Medical image segmentation faces two key challenges: insufficient global context modeling and difficulty in representing multi-scale anatomical structures. Conventional CNNs, constrained by local receptive fields, struggle to accurately segment lesions with complex boundaries or highly variable sizes. To address these limitations, we propose a convolutional-Transformer hybrid architecture featuring: (1) focal modulation attention, which enhances long-range dependency modeling and selective focus on discriminative regions; and (2) a bidirectional cross-scale feature fusion module enabling efficient, symmetric information exchange between encoder and decoder pathways. Evaluated on eight benchmark medical image segmentation datasets, our method achieves state-of-the-art performance, consistently outperforming existing approaches in both Jaccard and Dice coefficients. Ablation studies confirm its superior boundary precision, scale robustness, and generalization capability across diverse anatomical domains and imaging modalities.

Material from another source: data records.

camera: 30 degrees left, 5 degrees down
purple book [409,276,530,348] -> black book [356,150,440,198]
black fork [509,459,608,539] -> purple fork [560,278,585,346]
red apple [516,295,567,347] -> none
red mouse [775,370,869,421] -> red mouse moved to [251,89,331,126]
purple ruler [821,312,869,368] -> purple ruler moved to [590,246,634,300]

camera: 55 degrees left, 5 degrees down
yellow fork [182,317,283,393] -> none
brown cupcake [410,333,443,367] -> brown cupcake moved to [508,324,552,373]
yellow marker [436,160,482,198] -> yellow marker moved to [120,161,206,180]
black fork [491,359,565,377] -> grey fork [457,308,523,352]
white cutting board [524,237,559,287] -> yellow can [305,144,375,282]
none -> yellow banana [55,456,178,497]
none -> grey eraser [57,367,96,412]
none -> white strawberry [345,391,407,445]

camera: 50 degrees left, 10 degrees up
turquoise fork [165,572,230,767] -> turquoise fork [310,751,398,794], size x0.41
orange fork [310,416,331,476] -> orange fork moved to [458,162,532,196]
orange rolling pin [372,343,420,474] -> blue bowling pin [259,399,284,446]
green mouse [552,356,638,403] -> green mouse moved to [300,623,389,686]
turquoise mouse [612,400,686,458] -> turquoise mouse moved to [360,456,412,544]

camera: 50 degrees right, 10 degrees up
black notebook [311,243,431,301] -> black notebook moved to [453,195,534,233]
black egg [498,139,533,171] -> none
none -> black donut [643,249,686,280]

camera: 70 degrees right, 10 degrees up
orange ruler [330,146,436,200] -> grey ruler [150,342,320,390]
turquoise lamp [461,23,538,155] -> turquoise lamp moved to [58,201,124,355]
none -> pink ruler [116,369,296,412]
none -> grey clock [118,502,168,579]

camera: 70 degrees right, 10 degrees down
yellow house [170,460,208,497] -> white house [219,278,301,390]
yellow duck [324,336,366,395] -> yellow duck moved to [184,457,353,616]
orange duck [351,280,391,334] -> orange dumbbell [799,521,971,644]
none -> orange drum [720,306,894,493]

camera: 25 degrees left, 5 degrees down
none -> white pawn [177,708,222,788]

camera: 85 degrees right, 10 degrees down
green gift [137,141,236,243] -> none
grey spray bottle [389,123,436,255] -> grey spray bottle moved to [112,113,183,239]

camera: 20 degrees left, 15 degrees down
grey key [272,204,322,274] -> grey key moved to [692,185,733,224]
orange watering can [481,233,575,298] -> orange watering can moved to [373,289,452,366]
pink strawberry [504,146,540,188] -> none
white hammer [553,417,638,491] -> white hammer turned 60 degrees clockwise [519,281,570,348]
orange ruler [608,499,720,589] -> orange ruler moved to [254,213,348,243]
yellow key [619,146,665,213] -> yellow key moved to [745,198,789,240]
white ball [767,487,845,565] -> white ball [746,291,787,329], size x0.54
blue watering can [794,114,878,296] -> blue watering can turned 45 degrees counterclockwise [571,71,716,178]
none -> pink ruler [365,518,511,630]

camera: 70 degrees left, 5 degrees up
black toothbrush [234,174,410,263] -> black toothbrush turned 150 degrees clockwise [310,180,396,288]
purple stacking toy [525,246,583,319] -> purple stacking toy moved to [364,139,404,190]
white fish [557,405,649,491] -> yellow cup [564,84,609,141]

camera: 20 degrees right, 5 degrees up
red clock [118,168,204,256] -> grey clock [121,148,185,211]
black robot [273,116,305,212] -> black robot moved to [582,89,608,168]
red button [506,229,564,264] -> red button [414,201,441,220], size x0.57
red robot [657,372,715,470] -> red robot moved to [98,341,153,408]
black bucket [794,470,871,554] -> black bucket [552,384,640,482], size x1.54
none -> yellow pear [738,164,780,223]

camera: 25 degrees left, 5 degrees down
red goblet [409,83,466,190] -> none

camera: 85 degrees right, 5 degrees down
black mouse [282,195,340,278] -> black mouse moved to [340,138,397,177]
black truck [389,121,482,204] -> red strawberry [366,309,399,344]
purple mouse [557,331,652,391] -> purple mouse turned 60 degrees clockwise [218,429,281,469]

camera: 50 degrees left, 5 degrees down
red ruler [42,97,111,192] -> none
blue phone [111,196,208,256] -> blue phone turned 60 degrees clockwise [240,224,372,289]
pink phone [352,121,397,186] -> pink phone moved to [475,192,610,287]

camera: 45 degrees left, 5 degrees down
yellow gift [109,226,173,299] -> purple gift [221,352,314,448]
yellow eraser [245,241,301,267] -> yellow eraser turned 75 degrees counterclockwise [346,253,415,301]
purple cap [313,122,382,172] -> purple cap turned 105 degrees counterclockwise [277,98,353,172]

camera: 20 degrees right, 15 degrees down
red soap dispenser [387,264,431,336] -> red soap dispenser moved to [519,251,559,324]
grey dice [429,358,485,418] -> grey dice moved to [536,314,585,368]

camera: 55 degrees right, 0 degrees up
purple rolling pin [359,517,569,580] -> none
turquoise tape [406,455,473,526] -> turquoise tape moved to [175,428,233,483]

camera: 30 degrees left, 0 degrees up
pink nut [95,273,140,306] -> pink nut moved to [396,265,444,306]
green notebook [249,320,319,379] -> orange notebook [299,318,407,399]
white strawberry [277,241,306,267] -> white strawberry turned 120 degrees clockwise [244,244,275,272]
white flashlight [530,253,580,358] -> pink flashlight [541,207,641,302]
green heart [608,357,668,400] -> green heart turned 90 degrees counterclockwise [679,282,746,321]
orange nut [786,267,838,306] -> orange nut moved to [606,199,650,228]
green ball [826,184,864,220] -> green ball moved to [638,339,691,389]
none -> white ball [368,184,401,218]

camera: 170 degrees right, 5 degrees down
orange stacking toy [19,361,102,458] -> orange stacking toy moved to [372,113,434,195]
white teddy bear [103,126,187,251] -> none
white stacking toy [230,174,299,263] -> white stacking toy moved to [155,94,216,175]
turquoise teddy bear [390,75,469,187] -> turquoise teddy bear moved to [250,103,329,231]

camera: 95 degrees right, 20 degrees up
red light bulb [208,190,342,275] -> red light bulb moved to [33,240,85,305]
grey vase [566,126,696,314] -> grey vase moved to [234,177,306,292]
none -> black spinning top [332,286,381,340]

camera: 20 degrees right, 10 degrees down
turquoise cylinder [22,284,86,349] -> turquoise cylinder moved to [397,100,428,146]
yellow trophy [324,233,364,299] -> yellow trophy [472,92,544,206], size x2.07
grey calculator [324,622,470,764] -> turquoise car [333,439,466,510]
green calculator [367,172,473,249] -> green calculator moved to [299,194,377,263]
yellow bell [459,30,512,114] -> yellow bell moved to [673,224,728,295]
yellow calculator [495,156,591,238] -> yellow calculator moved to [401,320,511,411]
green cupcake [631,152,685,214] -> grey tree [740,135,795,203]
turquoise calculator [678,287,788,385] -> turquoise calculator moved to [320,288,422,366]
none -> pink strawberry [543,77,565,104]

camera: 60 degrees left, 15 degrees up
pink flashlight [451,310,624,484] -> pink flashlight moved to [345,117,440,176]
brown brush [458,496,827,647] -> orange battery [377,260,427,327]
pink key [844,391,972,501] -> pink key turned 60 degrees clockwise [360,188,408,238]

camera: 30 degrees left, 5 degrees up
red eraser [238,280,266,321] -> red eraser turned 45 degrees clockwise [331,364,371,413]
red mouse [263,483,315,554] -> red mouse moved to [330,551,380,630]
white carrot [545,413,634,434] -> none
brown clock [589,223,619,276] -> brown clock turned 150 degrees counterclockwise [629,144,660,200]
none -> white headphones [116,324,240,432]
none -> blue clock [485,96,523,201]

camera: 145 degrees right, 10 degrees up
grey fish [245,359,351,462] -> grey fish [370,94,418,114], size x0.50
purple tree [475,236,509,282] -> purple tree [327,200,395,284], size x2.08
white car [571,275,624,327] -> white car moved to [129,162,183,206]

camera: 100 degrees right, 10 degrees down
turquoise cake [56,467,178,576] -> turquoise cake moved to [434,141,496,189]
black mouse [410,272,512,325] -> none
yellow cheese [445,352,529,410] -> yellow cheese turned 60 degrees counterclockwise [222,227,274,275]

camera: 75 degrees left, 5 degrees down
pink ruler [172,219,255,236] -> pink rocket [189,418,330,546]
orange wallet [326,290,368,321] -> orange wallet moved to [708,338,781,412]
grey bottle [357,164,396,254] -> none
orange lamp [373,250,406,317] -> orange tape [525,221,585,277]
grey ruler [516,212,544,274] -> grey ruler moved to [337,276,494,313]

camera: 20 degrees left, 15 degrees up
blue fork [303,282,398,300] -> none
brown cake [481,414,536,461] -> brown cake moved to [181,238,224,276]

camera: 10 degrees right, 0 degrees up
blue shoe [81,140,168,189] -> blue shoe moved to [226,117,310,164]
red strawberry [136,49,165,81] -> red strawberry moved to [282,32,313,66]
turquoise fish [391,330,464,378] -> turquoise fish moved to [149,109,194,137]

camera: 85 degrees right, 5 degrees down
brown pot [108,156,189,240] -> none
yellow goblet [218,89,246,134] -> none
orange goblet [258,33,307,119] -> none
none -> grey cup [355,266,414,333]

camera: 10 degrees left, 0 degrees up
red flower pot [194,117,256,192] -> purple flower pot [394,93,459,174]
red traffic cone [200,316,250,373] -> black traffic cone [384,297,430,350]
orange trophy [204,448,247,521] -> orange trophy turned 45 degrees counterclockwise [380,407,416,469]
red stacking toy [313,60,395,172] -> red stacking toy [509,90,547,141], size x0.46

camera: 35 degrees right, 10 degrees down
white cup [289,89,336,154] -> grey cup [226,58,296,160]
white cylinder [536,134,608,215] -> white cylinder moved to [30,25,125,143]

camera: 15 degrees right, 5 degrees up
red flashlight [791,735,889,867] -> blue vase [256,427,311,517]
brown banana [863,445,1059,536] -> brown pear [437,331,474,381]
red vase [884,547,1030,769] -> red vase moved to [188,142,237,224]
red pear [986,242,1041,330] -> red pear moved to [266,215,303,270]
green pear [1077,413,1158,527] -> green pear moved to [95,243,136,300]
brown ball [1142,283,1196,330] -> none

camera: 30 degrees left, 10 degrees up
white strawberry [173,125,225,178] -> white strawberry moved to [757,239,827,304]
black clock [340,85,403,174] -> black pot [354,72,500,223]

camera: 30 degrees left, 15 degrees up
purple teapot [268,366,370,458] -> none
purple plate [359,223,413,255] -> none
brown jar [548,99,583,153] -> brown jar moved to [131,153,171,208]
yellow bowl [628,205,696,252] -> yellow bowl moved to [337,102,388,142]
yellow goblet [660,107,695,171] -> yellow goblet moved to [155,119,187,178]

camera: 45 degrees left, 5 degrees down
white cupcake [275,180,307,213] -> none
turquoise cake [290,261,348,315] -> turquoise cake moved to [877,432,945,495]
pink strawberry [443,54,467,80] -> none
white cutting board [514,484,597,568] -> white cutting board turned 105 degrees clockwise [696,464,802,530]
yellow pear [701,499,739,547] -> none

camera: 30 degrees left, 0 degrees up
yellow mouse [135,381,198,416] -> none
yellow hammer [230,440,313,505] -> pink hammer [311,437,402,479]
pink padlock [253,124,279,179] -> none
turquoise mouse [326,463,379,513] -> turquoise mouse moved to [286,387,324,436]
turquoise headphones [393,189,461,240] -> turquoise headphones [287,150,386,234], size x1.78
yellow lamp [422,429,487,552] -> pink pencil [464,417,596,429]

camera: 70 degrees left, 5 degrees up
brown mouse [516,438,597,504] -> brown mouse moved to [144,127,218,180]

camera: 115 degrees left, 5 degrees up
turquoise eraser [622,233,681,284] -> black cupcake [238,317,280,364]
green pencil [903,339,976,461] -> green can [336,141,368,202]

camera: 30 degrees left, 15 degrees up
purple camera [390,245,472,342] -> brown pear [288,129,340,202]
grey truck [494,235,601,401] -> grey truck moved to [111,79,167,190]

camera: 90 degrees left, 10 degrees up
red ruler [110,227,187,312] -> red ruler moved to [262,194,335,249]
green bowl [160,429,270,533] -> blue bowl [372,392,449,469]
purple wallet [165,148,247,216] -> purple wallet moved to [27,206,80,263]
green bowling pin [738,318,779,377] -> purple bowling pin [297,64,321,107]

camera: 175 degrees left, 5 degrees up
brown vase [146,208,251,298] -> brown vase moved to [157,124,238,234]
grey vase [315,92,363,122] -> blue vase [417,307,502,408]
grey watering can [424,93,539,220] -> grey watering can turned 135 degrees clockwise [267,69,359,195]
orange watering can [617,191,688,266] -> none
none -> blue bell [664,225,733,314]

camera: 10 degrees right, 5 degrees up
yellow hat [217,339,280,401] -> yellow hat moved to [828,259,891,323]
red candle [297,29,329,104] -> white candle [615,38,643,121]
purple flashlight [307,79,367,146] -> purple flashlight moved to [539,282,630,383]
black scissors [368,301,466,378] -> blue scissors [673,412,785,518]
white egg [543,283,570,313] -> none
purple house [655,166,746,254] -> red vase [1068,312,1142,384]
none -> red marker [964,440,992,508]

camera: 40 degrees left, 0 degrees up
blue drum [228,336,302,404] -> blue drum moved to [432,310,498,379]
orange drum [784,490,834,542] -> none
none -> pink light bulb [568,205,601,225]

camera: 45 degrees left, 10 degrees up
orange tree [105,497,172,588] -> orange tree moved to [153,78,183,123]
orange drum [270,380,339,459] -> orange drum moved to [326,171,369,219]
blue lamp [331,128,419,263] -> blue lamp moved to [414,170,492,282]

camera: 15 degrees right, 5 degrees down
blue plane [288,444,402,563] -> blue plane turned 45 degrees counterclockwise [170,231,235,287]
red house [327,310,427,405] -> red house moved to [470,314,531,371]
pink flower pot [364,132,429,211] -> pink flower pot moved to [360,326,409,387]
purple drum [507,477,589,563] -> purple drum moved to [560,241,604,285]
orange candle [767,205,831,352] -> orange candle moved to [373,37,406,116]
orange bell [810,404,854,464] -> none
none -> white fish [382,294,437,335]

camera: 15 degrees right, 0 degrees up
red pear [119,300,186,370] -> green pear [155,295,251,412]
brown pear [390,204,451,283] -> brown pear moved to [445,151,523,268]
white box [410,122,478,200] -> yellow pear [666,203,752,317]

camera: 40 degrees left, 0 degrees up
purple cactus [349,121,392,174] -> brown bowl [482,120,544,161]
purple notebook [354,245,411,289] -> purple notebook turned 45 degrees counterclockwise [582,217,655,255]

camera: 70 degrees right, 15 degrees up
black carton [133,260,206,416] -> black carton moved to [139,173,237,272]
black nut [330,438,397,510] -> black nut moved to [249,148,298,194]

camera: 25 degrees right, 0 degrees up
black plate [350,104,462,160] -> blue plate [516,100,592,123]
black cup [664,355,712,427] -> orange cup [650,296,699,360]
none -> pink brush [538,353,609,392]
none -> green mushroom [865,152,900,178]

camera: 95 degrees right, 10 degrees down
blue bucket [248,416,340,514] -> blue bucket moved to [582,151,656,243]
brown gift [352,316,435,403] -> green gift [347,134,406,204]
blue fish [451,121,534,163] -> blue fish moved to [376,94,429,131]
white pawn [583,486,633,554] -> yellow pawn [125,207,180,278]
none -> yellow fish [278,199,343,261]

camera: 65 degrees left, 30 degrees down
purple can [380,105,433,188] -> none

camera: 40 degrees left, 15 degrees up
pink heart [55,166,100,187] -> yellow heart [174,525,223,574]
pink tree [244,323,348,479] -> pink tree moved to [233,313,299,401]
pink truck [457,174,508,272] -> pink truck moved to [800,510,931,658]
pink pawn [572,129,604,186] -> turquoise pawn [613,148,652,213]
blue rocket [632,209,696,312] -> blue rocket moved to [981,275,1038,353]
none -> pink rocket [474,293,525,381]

Medical image segmentation is essential for clinical applications such as disease diagnosis, treatment planning, and disease development monitoring because it provides precise morphological and spatial information on anatomical structures that directly influence treatment decisions. Convolutional neural networks significantly impact image segmentation; however, since convolution operations are local, capturing global contextual information and long-range dependencies is still challenging. Their capacity to precisely segment structures with complicated borders and a variety of sizes is impacted by this restriction. Since transformers use self-attention methods to capture global context and long-range dependencies efficiently, integrating transformer-based architecture with CNNs is a feasible approach to overcoming these challenges. To address these challenges, we propose the Focal Modulation and Bidirectional Feature Fusion Network for Medical Image Segmentation, referred to as FM-BFF-Net in the remainder of this paper. The network combines convolutional and transformer components, employs a focal modulation attention mechanism to refine context awareness, and introduces a bidirectional feature fusion module that enables efficient interaction between encoder and decoder representations across scales. Through this design, FM-BFF-Net enhances boundary precision and robustness to variations in lesion size, shape, and contrast. Extensive experiments on eight publicly available datasets, including polyp detection, skin lesion segmentation, and ultrasound imaging, show that FM-BFF-Net consistently surpasses recent state-of-the-art methods in Jaccard index and Dice coefficient, confirming its effectiveness and adaptability for diverse medical imaging scenarios.